**Consigne**
Trouve dans les rangées ci-dessous chaque ligne qui contient la chaîne « more » et recopie-la. Les majuscules et les minuscules comptent.
* * * * *
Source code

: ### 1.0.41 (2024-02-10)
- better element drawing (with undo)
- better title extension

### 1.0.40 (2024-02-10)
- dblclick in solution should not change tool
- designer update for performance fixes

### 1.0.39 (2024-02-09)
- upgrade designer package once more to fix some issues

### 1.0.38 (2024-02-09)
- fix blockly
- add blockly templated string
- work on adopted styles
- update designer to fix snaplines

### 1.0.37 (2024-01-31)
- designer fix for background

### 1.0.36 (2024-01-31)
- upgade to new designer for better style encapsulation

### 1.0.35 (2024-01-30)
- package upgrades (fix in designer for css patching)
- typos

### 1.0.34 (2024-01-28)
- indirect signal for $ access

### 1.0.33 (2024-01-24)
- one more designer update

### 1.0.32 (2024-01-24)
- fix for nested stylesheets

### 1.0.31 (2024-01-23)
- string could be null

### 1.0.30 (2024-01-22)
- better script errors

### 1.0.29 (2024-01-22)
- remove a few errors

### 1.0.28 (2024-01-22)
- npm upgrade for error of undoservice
* * * * *
**Réponse**
- upgrade designer package once more to fix some issues
- one more designer update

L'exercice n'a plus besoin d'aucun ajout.